Records drawn from a collection
══════
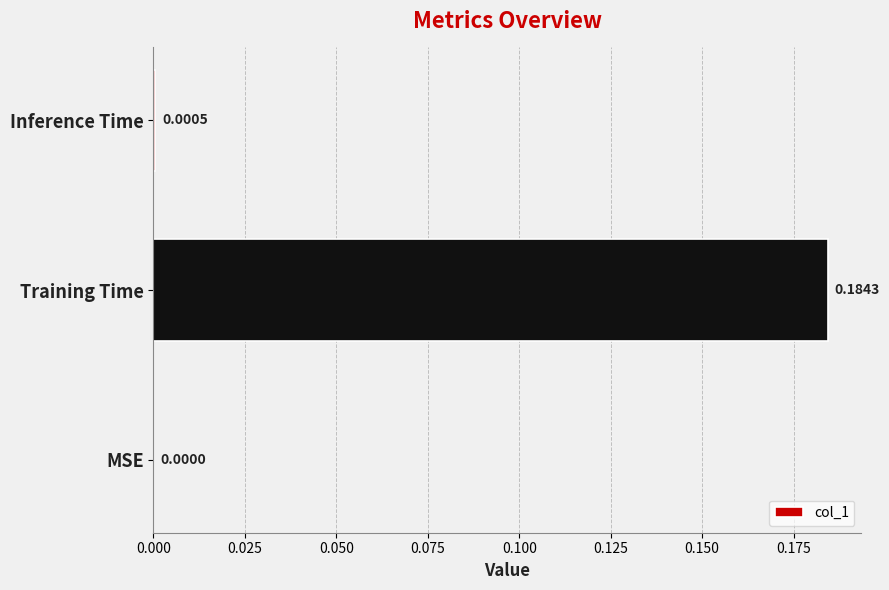

What is the change in value from MSE to Training Time?

+0.2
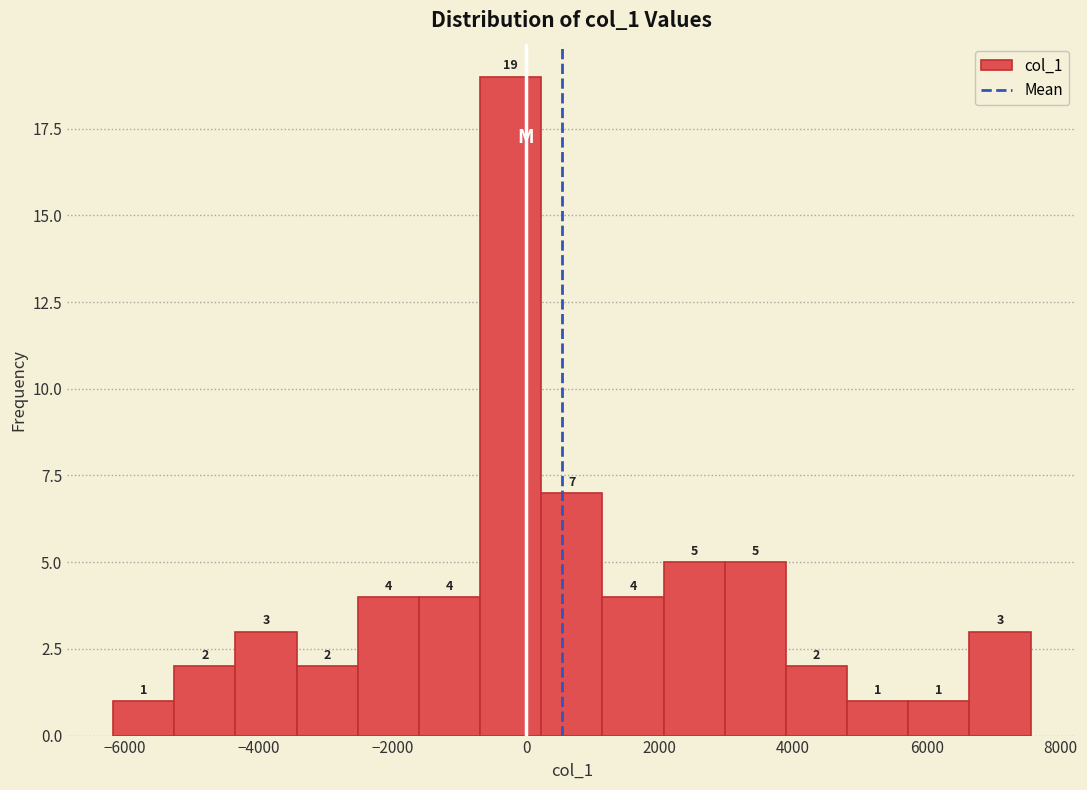

Reading left to right, transcribe this chart: for each bar, give the range it covers on the x-axis and its height. The bar edges are not printed on the chart, so give them approximately, as read against the axis.

-6200 to -5200: 1
-5200 to -4400: 2
-4400 to -3400: 3
-3400 to -2600: 2
-2600 to -1600: 4
-1600 to -600: 4
-600 to 200: 19
200 to 1200: 7
1200 to 2000: 4
2000 to 3000: 5
3000 to 3800: 5
3800 to 4800: 2
4800 to 5800: 1
5800 to 6600: 1
6600 to 7600: 3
══════
Copy every line of the data above verbatim, leaving out the pictures.

■ **ANSWER SECTION**
What is the change in value from MSE to Training Time?

+0.2

Reading left to right, transcribe this chart: for each bar, give the range it covers on the x-axis and its height. The bar edges are not printed on the chart, so give them approximately, as read against the axis.

-6200 to -5200: 1
-5200 to -4400: 2
-4400 to -3400: 3
-3400 to -2600: 2
-2600 to -1600: 4
-1600 to -600: 4
-600 to 200: 19
200 to 1200: 7
1200 to 2000: 4
2000 to 3000: 5
3000 to 3800: 5
3800 to 4800: 2
4800 to 5800: 1
5800 to 6600: 1
6600 to 7600: 3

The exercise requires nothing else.